화학공학소재연구정보센터
Solar Energy, Vol.195, 454-460, 2020
A fluorine based plasma surface modification process opens up a new avenue to improve the film conductivity and optoelectronic properties of Sb2Se3 broadband photodetector
Antimony selenide (Sb2Se3) emerges with great potential for broad-spectrum photonics due to the moderate band gap and excellent optical properties. However, the undesirable bulk electrical conductivity of Sb2Se3 drags down the carriers transport through the film and limits the device performance. To counter this challenge, herein, a ground-breaking surface technique based on fluorine plasma is applied on the Sb2Se3 films and analyzes through binding energy properties, morphologies and sheet resistances. F plasma modification is found to provide an obvious improvement of the conductivity of Sb2Se3 film, as a result of the suppressed Se vacancy. Moreover, we investigate the performance of Sb2Se3 thin film photodetector with F modification for the first time.

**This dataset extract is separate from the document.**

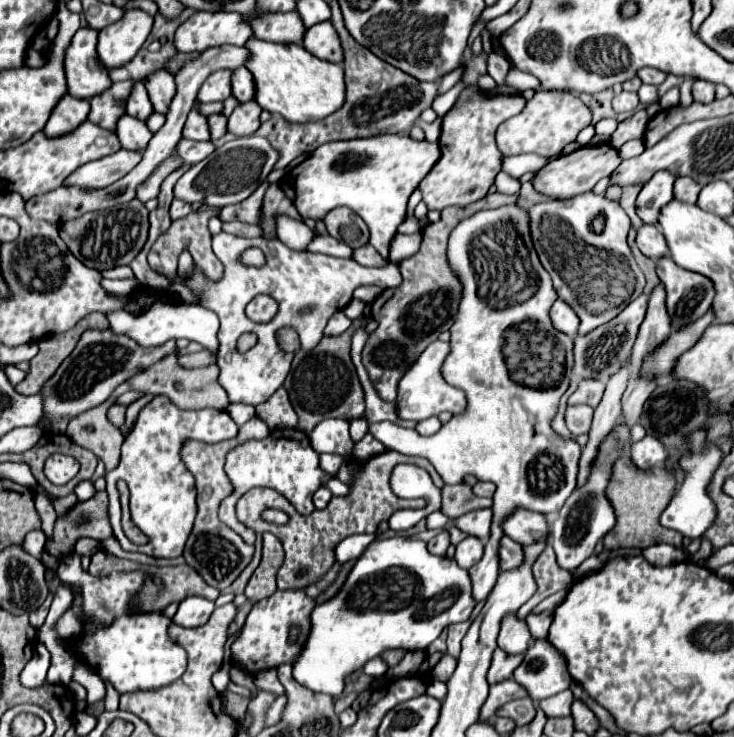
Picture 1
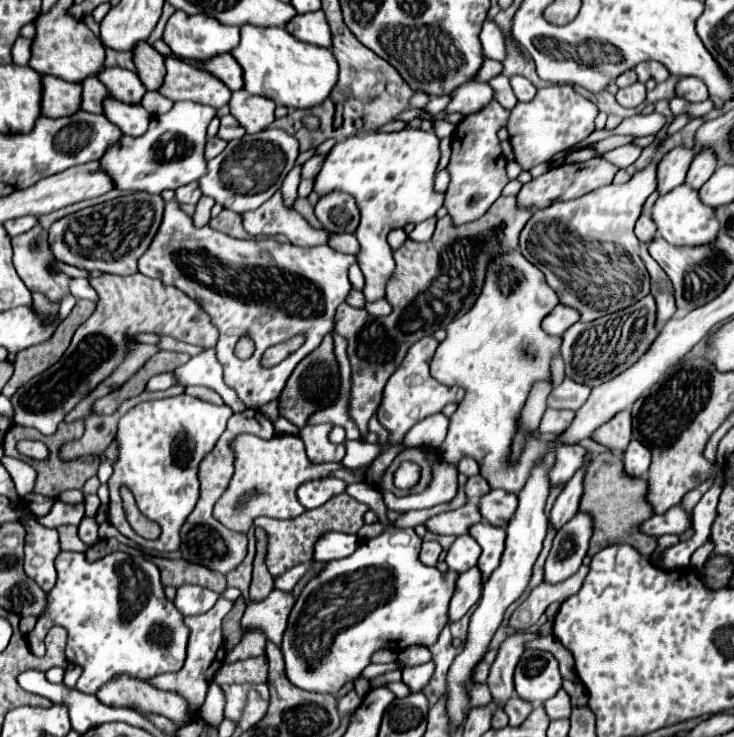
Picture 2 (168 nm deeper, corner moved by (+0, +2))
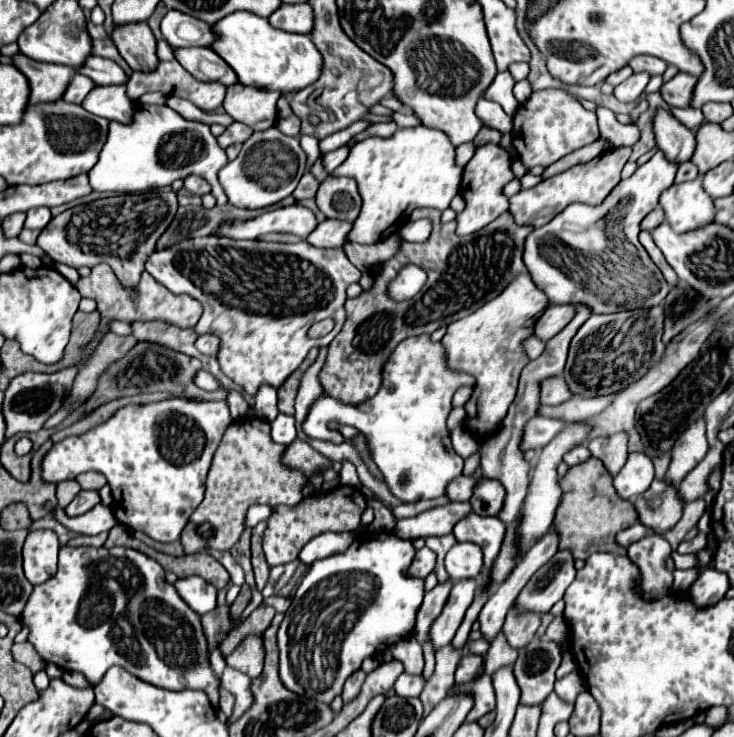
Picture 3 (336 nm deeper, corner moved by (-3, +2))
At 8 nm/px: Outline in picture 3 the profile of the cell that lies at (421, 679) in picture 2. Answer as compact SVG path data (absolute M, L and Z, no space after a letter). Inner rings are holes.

The device presents a broad spectral photo-response ranging from visible to near-infrared region (500-1050 nm). Owing to the improved conductivity of Sb2Se3 film, the photodetector achieves a competitive responsivity of 35.42 A W-1, a high detectivity of 4.89 x 10(11) Jones, a ultrahigh external quantum efficiency of 5.06 x 10(3)% and a fast rise and decay time of 21.4 and 22.1 ms, achieving an obvious improvement as compared with the pristine device. This breakthrough opens up a new route to improve the conductivity of Sb2Se3 film and develop high-performance Sb2Se3 film photodetector devices.